AUTO-CRITIQUE D’ UNE ASSEMBLÉE GÉNÉRALE.


Le Musée de la Mer et de la Terre de Carrapateira (Pt) se définit comme un musée communautaire. Inauguré en Mai de l’ an dernier, sa qualité comme musée communautaire était légitimisée, jusqu’ à présent, par le don d’ objets, par la participation spontanée des habitants aux enquêtes, par leur affection pour un projet qu’ ils avaient fait leur.

Il fallait franchir un pas supplémentaire dans la communitarisation du musée, dont le statut était celui de la dépendence à la tutelle municipale.

Afin de parvenir à un degré opérationnel de pleine communitarisation, il fut prévu de longue date de convaincre l’ autorité municipale de prolonger le succès populaire du Musée par la mise en place de structures et d’ activités lui donnant de la chair, le contexte socio-politique du Conseil étant théoriquement favorable à l’ adoption de mesures participatives prises en charge par le Musée.

Les mesures proposées dans un plan quinquennal prévoyaient , entre autres, l’ institution d’ un réseau géré par des noyaux interactifs de populations formées aux expositions à l’ intérieur d’ un territoire d’ identité désigné comme le <>, enfin la création à l’ intérieur du musée pilote de Carrapateira d’ une instance consultative de gestion participative, le Comité de participation, et la création d’ un premier atelier de formation aux expositions, sous forme d’ une clinique de la mémoire.

La philosophie d’ action du musée ayant été réitérée lors de la présentation , à la Municipalité , de la première programmation
Incluant les prévisions budgétaires, l’ ensemble des propositions reçurent un aval compréhensif de la part des autorités, dont celui du Responsable de la Culture, ces décisions coincidant avec l’ annonce de l’ attribution d’ un prix du Tourisme Portugal 2008.

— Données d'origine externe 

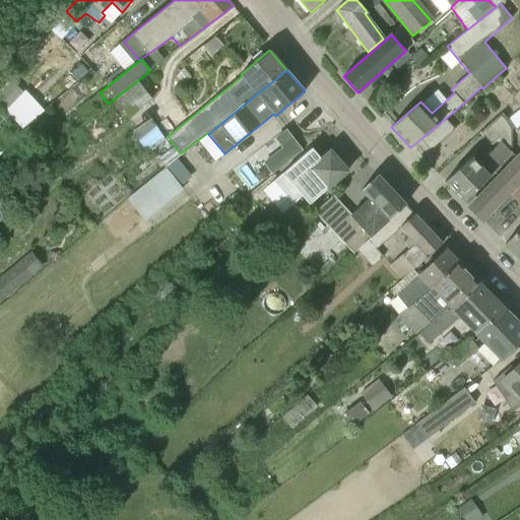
[(147,73),(108,104),(116,114),(123,110),(127,117),(151,99),(149,95),(158,88),(147,73)]
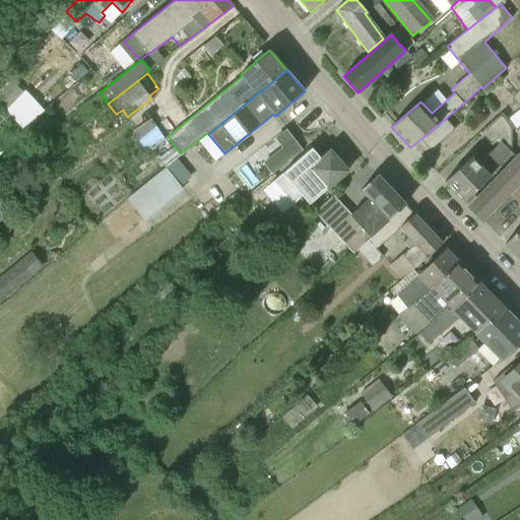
[(6,110),(22,129),(45,111),(25,90),(6,110)]
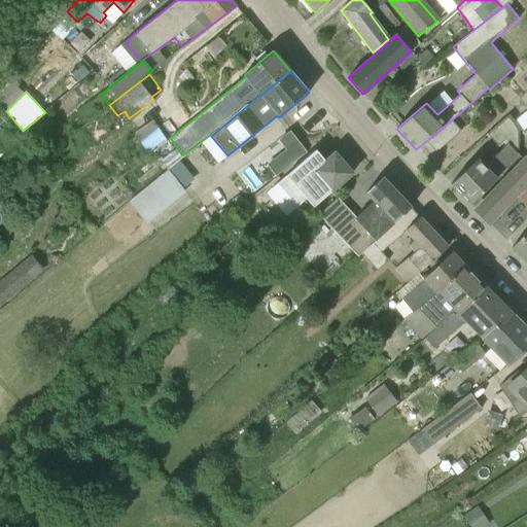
[(451,184),(469,204),(496,178),(517,154),(518,131),(507,116),(487,135),(498,146),(503,141),(506,144),(486,167),(478,159),(451,184)]
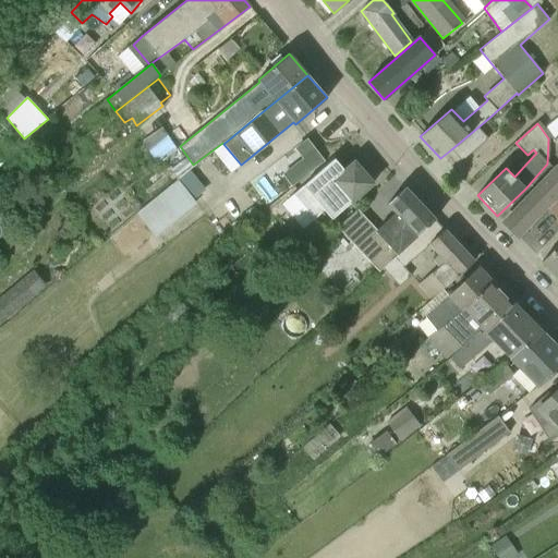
[(157,164),(171,155),(178,149),(162,128),(143,141),(157,164)]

Les deux mécanismes de participation cités avaient fait l’ objet de documents énonçant les objectifs, la méthodologie de chacune des instances à expérimenter. Il fallait à présent convenir d’ une façon afin de les véhiculer auprès de l’ ensemble des populations concernées. La convocation d’ une Assemblée générale d’ information fut décidée. En plus de la présentation de la mission communautaire du Musée, deux points furent portés à l’ ordre du jour: Les participants au Comité de gestion et au 1er Atelier de formation aux expositions. Ceci peut apparaître comme tout à fait normal dans certains milieux familiers avec cette procédure, et dont la direction y est prepare.

Grâce à l’ instrumentation d’ un conseiller en action communautaire et une préparation minutieuse des details de fonctionnement en assemblées délibérantes, le grand jour eut lieu dans l’ après midi du dimanche le 18 janvier.

Une cinquantaine de personnes répondirent à l’ appel, serrés les uns contre les autres dans la Salle polyvalente du Musée, encadrés par les panneaux expositifs de la mission du Musée: Personnes de tout âge, de toute condition. Malgré certaines hésitations compréhensibles, les décisions furent prises concensuellement conformément à l’ ordre du jour proposé en évitant la lourdeur de procédures. Les premières rencontres de comités nous permettront de conclure de fçon plus conclusive sur l’ efficacité de l’ appareil mis en place.

Conseiller en muséologie communautaire, travaillant en étroite collaboration avec la Directrice et le Responsible de la Culture, le fait que je ne maîtrise pas la langue, fit en sorte que les rôles durent être inversés à certains momments obligeant ainsi à des ajustements de fonctionnement lors des étapes ultérieures.

Bolos, mogrono, thé, firent le reste, alors que certains s’ occupaient à se repartir les convocations au Comité et à l’ Atelier, une tâche toujours ardue compte tenu des disponibilités des uns et des autres. Si plusieurs membres de la communauté avouaient qu’ ils ne savaient lire, les langues suppléères abondamment à cette carrence.